How do I compare several rows and find words/combination of words that are present in each row? Using pure python, nltk or anything else.

few_strings = ('this is foo bar', 'this is not a foo bar', 'some other foo bar here')
# some magic
result = 'foo bar'
stkvtflw
  • 12,092
  • 26
  • 78
  • 155

4 Answers4

3

Split each string at whitespaces and save the resulting words into sets. Then, compute the intersection of the three sets:

few_strings = ('this is foo bar', 'this is not a foo bar', 'some other foo bar here')
sets = [set(s.split()) for s in few_strings]
common_words = sets[0].intersection(*sets[1:])
print(common_words)

Output:

{'bar', 'foo'}
Flursch
  • 483
  • 2
  • 4
1

You might want to use the standard library difflib for sequence comparisons including finding common substrings:

from difflib import SequenceMatcher

list_of_str = ['this is foo bar', 'this is not a foo bar', 'some other foo bar here']

result = list_of_str[0]
for next_string in list_of_str:
    match = SequenceMatcher(None, result, next_string).find_longest_match()
    result = result[match.a:match.a + match.size]

# result be 'foo bar'
from difflib import SequenceMatcher

string1 = "apple pie available"
string2 = "come have some apple pies"

match = SequenceMatcher(None, string1, string2).find_longest_match()

print(match)  # -> Match(a=0, b=15, size=9)
print(string1[match.a:match.a + match.size])  # -> apple pie
print(string2[match.b:match.b + match.size])  # -> apple pie
Mark
  • 336
  • 1
  • 7
0
few_strings = ('this is foo bar', 'this is not a foo bar', 'some other foo bar here')
  1. Create sets of words for each sentence splitting by space (" ")
  2. Add the first string to results
  3. Loop over the sentences and update result variable with the interesction of the current result and one sentence
# 1.
sets = [set(s.split(" ")) for s in few_strings]
# 2.
result = sets[0]
# 3.
for i in range(len(sets)):
    result = result.intersection(sets[i])

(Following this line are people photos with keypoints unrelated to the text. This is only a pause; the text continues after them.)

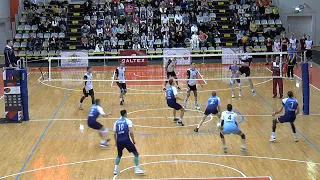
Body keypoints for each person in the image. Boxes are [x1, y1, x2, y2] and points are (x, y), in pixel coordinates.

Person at [113, 110, 146, 175]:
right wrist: (133, 140)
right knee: (136, 153)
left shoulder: (116, 122)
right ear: (125, 114)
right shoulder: (128, 121)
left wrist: (115, 142)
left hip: (119, 141)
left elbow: (114, 133)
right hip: (126, 140)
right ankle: (137, 169)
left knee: (119, 155)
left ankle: (115, 170)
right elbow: (131, 132)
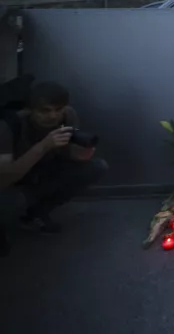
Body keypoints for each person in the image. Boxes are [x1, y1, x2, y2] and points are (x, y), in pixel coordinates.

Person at [0, 81, 108, 255]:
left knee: (96, 167)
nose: (53, 116)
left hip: (43, 172)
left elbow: (67, 154)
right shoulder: (10, 126)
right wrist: (43, 146)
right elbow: (3, 180)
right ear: (30, 110)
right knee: (11, 202)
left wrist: (79, 154)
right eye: (45, 111)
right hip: (14, 183)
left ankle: (36, 213)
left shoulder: (68, 115)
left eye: (58, 110)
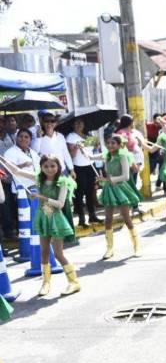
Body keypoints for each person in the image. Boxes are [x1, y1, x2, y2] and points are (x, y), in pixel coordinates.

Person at [2, 155, 80, 296]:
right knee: (44, 252)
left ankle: (74, 282)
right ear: (41, 167)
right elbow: (17, 171)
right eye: (46, 166)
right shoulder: (39, 179)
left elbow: (60, 204)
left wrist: (40, 197)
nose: (49, 169)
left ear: (58, 167)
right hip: (43, 218)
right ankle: (46, 283)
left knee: (58, 254)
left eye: (52, 166)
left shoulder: (62, 182)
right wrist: (2, 159)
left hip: (56, 220)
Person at [87, 135, 142, 259]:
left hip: (121, 188)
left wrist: (106, 179)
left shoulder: (122, 156)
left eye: (113, 143)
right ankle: (109, 249)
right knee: (108, 220)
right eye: (108, 143)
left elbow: (126, 177)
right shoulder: (107, 155)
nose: (110, 145)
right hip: (109, 188)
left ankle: (137, 246)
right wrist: (82, 149)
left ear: (119, 145)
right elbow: (90, 157)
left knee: (126, 217)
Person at [2, 129, 40, 241]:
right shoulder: (10, 152)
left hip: (35, 187)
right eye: (21, 136)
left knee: (36, 214)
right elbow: (9, 169)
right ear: (16, 138)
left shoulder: (32, 152)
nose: (23, 139)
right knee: (25, 216)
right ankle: (26, 240)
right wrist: (22, 165)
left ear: (30, 140)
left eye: (26, 137)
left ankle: (37, 237)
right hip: (22, 189)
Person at [66, 119, 101, 227]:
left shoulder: (88, 135)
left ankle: (92, 215)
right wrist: (76, 148)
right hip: (78, 167)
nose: (79, 125)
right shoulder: (70, 136)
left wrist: (96, 144)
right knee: (79, 193)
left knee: (90, 191)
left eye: (81, 122)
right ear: (72, 125)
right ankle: (81, 218)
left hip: (90, 165)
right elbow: (70, 153)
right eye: (76, 123)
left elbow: (96, 147)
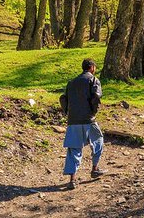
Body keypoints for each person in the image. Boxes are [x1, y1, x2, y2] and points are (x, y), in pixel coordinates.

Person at [61, 58, 106, 189]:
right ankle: (95, 168)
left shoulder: (71, 82)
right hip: (88, 119)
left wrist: (67, 112)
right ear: (92, 67)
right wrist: (93, 112)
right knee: (98, 140)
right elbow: (96, 97)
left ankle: (72, 180)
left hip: (73, 120)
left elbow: (64, 98)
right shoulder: (93, 80)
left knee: (74, 149)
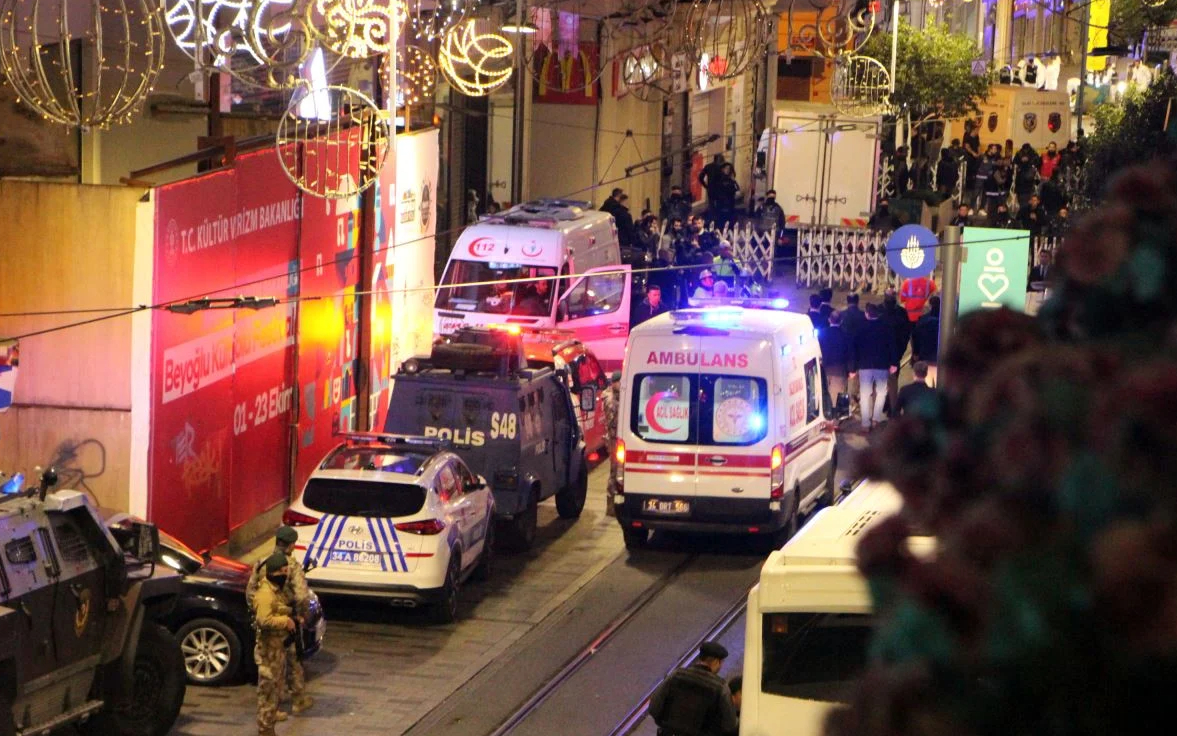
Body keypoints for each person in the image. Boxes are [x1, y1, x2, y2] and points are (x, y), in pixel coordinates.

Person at [246, 527, 314, 719]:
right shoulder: (291, 565)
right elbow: (302, 596)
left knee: (271, 664)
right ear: (292, 544)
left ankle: (273, 705)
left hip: (268, 621)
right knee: (293, 658)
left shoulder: (262, 562)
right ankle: (297, 700)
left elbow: (250, 592)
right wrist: (302, 615)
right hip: (286, 620)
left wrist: (259, 609)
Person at [253, 551, 299, 736]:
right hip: (268, 650)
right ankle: (265, 729)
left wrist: (288, 612)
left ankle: (270, 719)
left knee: (275, 687)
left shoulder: (273, 590)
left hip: (276, 649)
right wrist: (284, 621)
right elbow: (263, 619)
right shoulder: (265, 594)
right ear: (275, 573)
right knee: (268, 690)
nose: (286, 575)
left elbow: (275, 607)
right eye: (284, 571)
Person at [648, 641, 739, 736]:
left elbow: (654, 707)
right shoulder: (720, 687)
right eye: (721, 663)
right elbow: (730, 724)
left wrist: (666, 725)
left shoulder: (676, 675)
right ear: (716, 661)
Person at [849, 303, 899, 432]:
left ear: (867, 314)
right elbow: (892, 346)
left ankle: (865, 423)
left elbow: (854, 349)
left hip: (864, 366)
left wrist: (853, 368)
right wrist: (894, 363)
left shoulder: (860, 329)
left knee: (865, 394)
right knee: (882, 392)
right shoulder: (886, 328)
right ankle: (876, 418)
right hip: (882, 365)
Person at [819, 310, 851, 414]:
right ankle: (838, 417)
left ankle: (826, 414)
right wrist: (851, 369)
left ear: (829, 320)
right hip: (839, 368)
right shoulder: (845, 334)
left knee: (824, 390)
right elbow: (849, 353)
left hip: (824, 366)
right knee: (840, 392)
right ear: (841, 321)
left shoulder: (822, 333)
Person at [910, 295, 940, 387]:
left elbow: (915, 337)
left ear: (930, 305)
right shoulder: (946, 319)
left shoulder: (923, 320)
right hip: (940, 359)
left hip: (925, 356)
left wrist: (915, 353)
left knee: (926, 386)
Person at [603, 370, 621, 517]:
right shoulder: (611, 400)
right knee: (614, 471)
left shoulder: (618, 398)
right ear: (614, 383)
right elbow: (612, 423)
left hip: (617, 439)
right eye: (619, 382)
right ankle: (610, 505)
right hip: (614, 440)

Now you have a Python Set of words which occured in all sentences. You can convert the set to list with:

result = list(result)

or to string with

result = " ".join(result)
lutrarutra
  • 180
  • 1
  • 10
0

You can do it without using libraries too

few_strings = ('this is foo bar', 'some other foo bar here', 'this is not a foo bar')
strings = [s.split() for s in few_strings]
strings.sort(key=len)
print(strings)
result = ''

for word in strings[0]:
    count = 0
    for string in strings:
        if word not in string:
            break
        else:
            count += 1
    if count == len(strings):
        result += word + ' '

print(result)
Sidharth Mudgil
  • 1,293
  • 8
  • 25